ローンが残っているのに離婚することになった場合、財産分与がどうなるのか気にかかるところですよね。この時に問題になるのは、ローン残債の額、名義や連帯保証がどうなっているかです。
離婚して住宅を売るとなると、その際に財産分与をどうするか協議しておく必要があります。ということで、今回は住宅ローンが残っている場合の財産分与についてご説明します。
名義と連帯保証は?
結婚後に住宅を購入している場合、物件の名義は夫婦双方で2分の1ずつというのが一般的です。しかしローンを組む際は、名義は夫で妻が連帯保証人になるケースが多いですね。
離婚したからといって、妻は債務を免れるわけではありません。連帯保証の契約は離婚に影響を受けることはないのです。なので、離婚後に他人になっても、元妻は元夫の連帯保証人であることに変わりないということです。
妻が連帯保証から抜けるには、金融機関の同意を得て他に保証人を立てるか、ローンを完済するしかありません。とはいえ、どちらも簡単なことではないのが現実でしょう。
ローン残額を売却額が上回るケース
たとえば、ローン残債が1500万円で売却額が2500万円なら、差額の1000万円から売却経費を差引いた額を名義の比率に応じて分けることになります。名義が2分の1ずつであれば、折半ということになります。
共稼ぎの場合、名義の割合と返済額の負担比率が同じとは限らないので、実情を反映させた割合で分ける協議をしておく必要があるかもしれません。
売却額がローン残額を下回るケース
住宅を売っても、ローンが残る場合は厄介です。売却額が残債を下回るケースでは、抵当権を外せないので事実上売ることができません。つまり、住宅ローンを残したまま離婚することになるのです。
負債は財産分与の対象にはならないので、財産のように負債を分けることはできないし、妻は連帯保証から外れることもできません。
売却するためには、ローンの不足分を用意する必要があります。ですので、ローンを完済したければ、夫婦間で協議して、それぞれが不足分の現金を調達しなければなりません。

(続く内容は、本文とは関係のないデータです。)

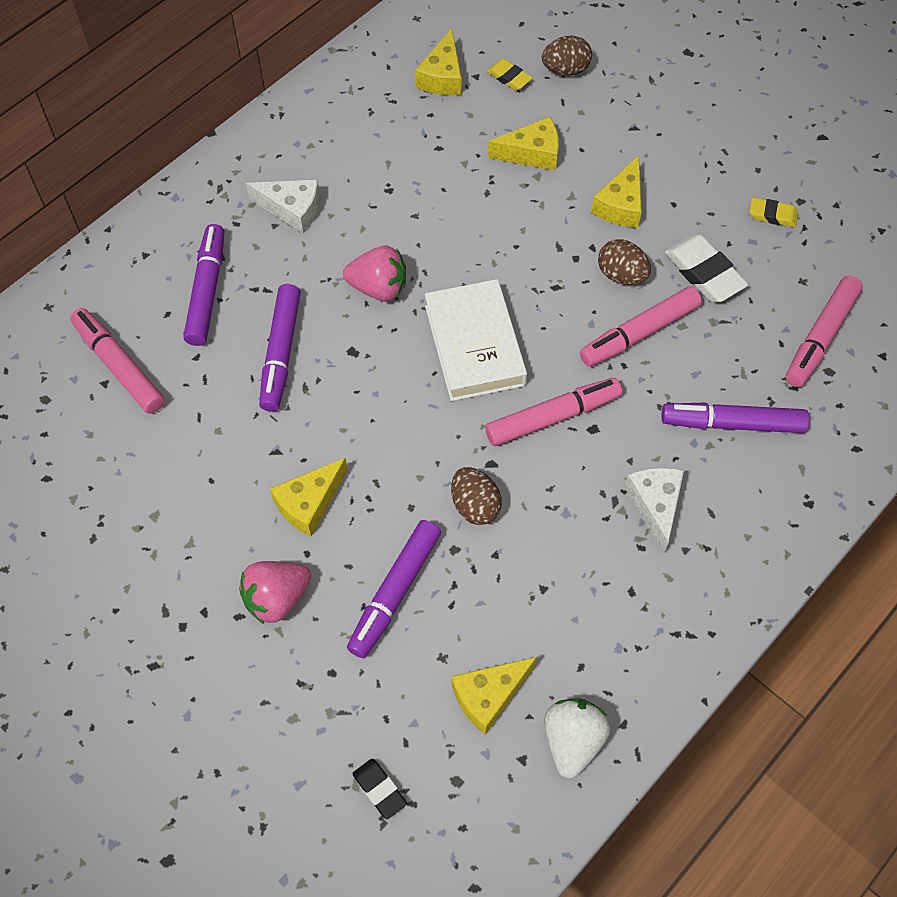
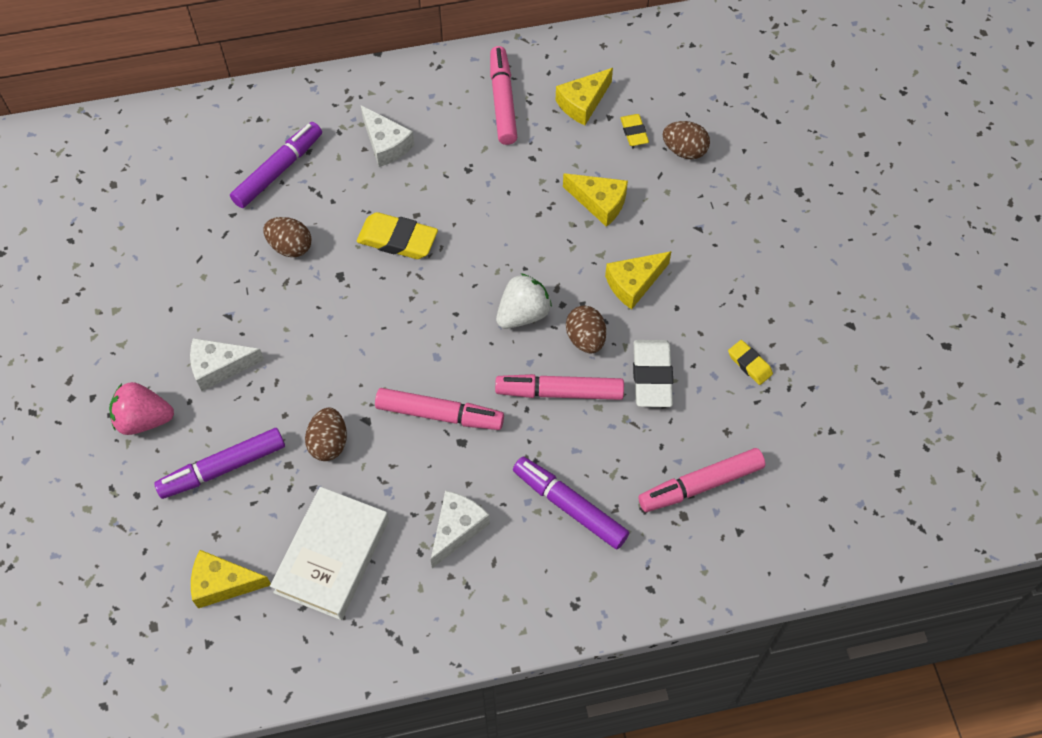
camera: 35 degrees right, 0 degrees up
(119, 366) = (177, 190): pink marker -> pink marker (502, 101)
(281, 353) = (290, 247): purple marker -> brown egg
(309, 503) = (219, 367): yellow cheese -> white cheese
(378, 288) = (397, 240): pink strawberry -> yellow eraser
(379, 789) = (100, 595): black eraser -> none
(475, 345) = (429, 325): white book -> white book (332, 556)
(572, 741) = (251, 655): white strawberry -> white strawberry (523, 314)

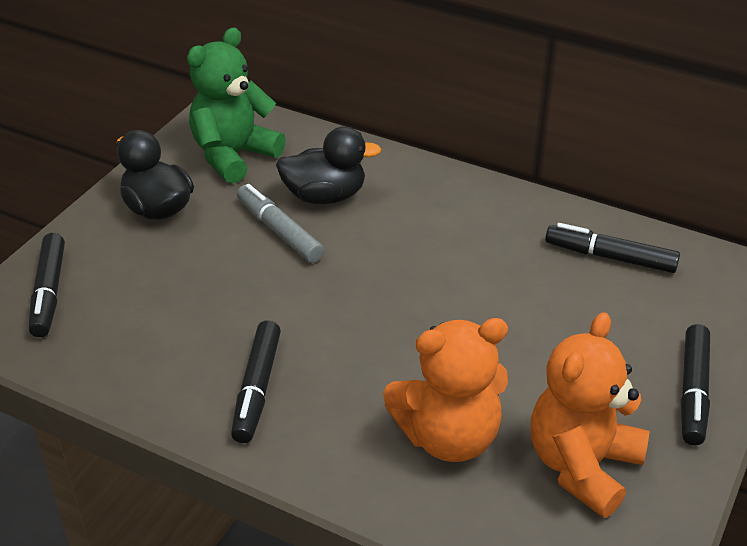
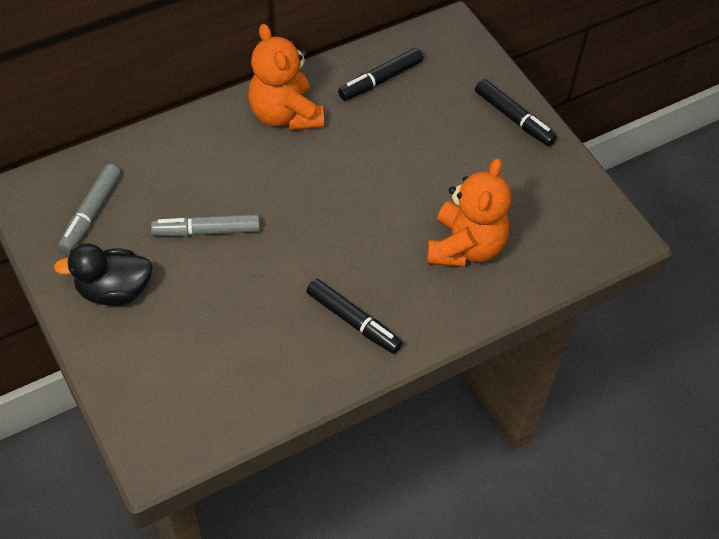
camera: 60 degrees left, 15 degrees up
(49, 292) = (155, 400): black marker -> none
(233, 156) = (91, 213): green teddy bear -> grey marker
(325, 196) = (191, 185): black duck -> none
(582, 466) = (529, 200): orange teddy bear -> orange teddy bear (285, 115)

そういった処理ができない場合、離婚後も名義を変えずに住宅ローンを残しておくケースもあるようです。しかし共有名義のままだと、売却時に双方の同意が必要になるので後々トラブルになる恐れがあります。
離婚はお互いに別々の生活があり、売却に関する協議が難しくなります。中には一切連絡がつかないこともあるでしょう。そうなると、売るに売れないという状況に陥ります。
一戸建てだと土地と建物の名義が違うとか、親が共有名義になっているといった複雑な権利関係があると手続きがより難しくなります。離婚後にトラブルにならないよう、事前に弁護士など専門家に相談して、お互いに納得のいく処置をしておくことをお勧めします。